▸ Actions to take
A - In the forum comments on supporting aging parents, how old is the father-in-law who works two jobs to pay current bills?
B - Resume the forum comments on supporting aging parents, picking up after their final sentence.

▸ Text passage
Posted By Stewing, LA, CA: July 25, 2008 12:26 pm

My in-laws live way better than we do. They have saved NOTHING for retirement. My father-in-law works 2 jobs just to pay current bills, and he is 63 years old. I have tried telling them over the years, they need to save Something. Oh, and they did not raise my wife when she was a child. Grandmother did all the raising. I feel Zero responsibility to fund their retirement. I have my own family to take care of.

Posted By David, Memphis, TN.: July 25, 2008 11:20 am

Lots of self righteous indignation, here. Trying to make the correct decision is not easy, even if the parents HAVE planned. Bringing parents into one’s home can cause a dependency and underlying loss of dignity for them that might not exist if they could remain independent. Truth be told, there’s something lost and something gained. Figuring out how much of each is the daunting challenge of our lives right now.

Posted By Dave in Poteau, OK: July 25, 2008 10:49 am

Based on the comments I’m seeing, I think we have several camps - ones who feel that the parents are on their own no matter what, ones who feel that parents needs to be cared for no matter what, and ones who feel that their parents have a responsibility to prepare for their own retirement, but would be willing to help them out. I fall in this middle category. I’m lucky - my parents have always tried to prepare financially for retirement. I know things may happen that could cause a problem (lengthy illness, disability, etc.), and I would help out in cases like that without strings. On the other hand, if they were making irresponsible decisions (spending money they didn’t have, spending all money they had on fashionable goods rather than buying some generics and saving), I’d have a different perspective. In a case like that, if it was a choice between having them destitute or helping them out, I’d help, but with strings. At that point they would probably have to move in with us, or live nearby, and they would live under the same financial rules as my kids since they would have proven that they can’t handle their financial choices on their own. They are my parents; I love them and want to make sure they don’t suffer. Equally, I don’t feel that I have to provide them money blindly any more than I would give large amounts of money to my children and just let them spend it. Hopefully I will never need to face this situation though!

▸ Supplied information
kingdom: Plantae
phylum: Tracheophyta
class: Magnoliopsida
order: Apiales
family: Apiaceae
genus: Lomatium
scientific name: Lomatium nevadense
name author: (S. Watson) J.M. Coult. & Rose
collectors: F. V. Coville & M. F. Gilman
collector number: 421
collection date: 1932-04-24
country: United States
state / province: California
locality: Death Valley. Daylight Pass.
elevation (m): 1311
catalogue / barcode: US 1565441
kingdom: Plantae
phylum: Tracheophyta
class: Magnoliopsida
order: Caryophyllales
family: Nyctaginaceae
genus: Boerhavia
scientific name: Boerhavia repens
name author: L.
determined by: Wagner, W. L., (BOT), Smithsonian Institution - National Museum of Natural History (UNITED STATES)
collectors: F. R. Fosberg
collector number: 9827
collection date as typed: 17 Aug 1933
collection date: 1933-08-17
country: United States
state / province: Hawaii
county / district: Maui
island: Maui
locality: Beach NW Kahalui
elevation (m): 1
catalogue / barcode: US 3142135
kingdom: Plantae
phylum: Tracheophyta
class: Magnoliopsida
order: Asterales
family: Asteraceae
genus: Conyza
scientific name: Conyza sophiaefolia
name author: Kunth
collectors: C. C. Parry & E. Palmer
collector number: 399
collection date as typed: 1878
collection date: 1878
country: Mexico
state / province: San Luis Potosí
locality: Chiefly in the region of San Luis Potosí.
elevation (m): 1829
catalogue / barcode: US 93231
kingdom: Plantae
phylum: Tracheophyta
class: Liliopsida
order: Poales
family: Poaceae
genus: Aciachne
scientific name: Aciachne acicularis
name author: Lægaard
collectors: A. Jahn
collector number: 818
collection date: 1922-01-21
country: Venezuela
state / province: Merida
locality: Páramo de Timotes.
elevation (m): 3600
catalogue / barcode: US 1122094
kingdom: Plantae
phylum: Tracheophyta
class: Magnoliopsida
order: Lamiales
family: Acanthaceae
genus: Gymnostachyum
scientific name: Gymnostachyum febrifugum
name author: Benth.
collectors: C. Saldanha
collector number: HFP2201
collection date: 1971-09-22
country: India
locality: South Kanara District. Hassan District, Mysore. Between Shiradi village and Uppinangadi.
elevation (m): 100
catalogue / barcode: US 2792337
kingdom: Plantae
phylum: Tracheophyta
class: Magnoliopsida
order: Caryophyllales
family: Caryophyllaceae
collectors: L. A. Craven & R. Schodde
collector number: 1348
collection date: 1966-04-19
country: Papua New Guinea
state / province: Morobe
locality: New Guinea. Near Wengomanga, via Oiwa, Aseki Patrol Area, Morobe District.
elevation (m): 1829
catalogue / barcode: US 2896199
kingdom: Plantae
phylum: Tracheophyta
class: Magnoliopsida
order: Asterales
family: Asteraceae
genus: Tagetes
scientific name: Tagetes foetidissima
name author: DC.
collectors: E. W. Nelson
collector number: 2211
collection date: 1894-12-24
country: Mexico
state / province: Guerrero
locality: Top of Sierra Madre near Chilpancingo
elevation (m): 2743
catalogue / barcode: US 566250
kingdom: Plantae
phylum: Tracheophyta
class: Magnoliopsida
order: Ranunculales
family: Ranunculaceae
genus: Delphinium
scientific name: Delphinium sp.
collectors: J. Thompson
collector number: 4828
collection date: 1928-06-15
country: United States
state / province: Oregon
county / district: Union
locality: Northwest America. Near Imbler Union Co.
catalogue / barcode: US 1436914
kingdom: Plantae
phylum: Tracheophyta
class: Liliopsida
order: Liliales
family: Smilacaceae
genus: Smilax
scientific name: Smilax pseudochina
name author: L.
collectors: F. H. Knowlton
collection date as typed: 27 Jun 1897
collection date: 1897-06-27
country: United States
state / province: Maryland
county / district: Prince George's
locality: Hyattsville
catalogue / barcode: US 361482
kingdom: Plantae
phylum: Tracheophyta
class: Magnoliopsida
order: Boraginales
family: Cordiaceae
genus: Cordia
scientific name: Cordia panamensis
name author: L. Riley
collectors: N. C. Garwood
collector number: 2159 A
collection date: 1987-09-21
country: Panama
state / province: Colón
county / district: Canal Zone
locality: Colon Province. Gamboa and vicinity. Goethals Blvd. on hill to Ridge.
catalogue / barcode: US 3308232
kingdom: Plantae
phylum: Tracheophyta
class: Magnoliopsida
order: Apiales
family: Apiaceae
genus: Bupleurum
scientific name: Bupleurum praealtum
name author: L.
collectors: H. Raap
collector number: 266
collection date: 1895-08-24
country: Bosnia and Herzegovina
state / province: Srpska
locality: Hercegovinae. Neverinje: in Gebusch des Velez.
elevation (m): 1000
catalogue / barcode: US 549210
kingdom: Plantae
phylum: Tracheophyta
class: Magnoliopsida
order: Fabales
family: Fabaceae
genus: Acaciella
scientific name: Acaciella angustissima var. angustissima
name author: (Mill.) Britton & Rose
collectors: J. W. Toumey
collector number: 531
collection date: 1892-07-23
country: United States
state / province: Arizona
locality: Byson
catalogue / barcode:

▸ Results for the exercise
A - He is 63 years old.

B -
Posted By Kirsten, raleigh nc: July 25, 2008 9:48 am

My parents have some retirement savings but haven’t really given much thought to how much they need or are going to receive month-to-month. My dad is planning to retire in 1 year but they have ‘no idea’ how much they will be getting in retirement and just ‘expect’ it will be enough to cover their bills month-to-month. Thankfully they have their home paid off, and they’re also expecting a modest inheritance from my grandmother one day but I’m still concerned.

Like Emily, I have a sibling who, at the age of 32, is not standing on her own two feet and constantly goes to my parents for money as if she’s still 14. I would be willing to help my parents financially but I seriously balk at the idea because they are funneling money to sister for her drinking, partying, and general irresponsiblity PLUS they refuse to take advice I give them on how to save money and get their finances in order. I’m an accountant and am in a position to help but when I give them advice I’m ignored.

The whole parent-retirement situation is one source of stress in my life that’s going to play out over the next few years.

Posted By M.R.Q Ewing, NJ: July 25, 2008 9:47 am

I see a lot of comparisions here with Asian culture - this is not just an Asian cultural phenomenon. Any immigrant family coming to America behaves the same way. I remember Italian, German, Ukranian grandparents of friends living with their family. I am now married into an Eastern European family. Our friend’s parents come to American with a sense of entitlement to his money and property - causing a lot of tension with his wife as they can not afford the same level of generosity that his parents expect from their “rich American son”.
The issue here isn’t how much/little Americans value their parents. Our society expects each member to contribute and not become a “burden” on society or others. Our society expects each person to be responsible for their own happiness, finances etc. Looking beyond the parent question, look at the stigma to anyone on welfare or other assistance programs. While these are considering helping hands for those in true need, anyone using these programs will tell you of the abuse and embarrassment at times in using these services. Because they are taking government money, often times they are called “freeloaders”. There are very good people who use these programs, including our senior citizens. But our culture looks down on anyone requiring assistances whether it comes from your children, extended family, church or government.

Posted By Amm rochester, mn: July 25, 2008 9:33 am

While I can certainly understand everyone’s interest in having an ethical debate on this issue, there is a very clear bottom line.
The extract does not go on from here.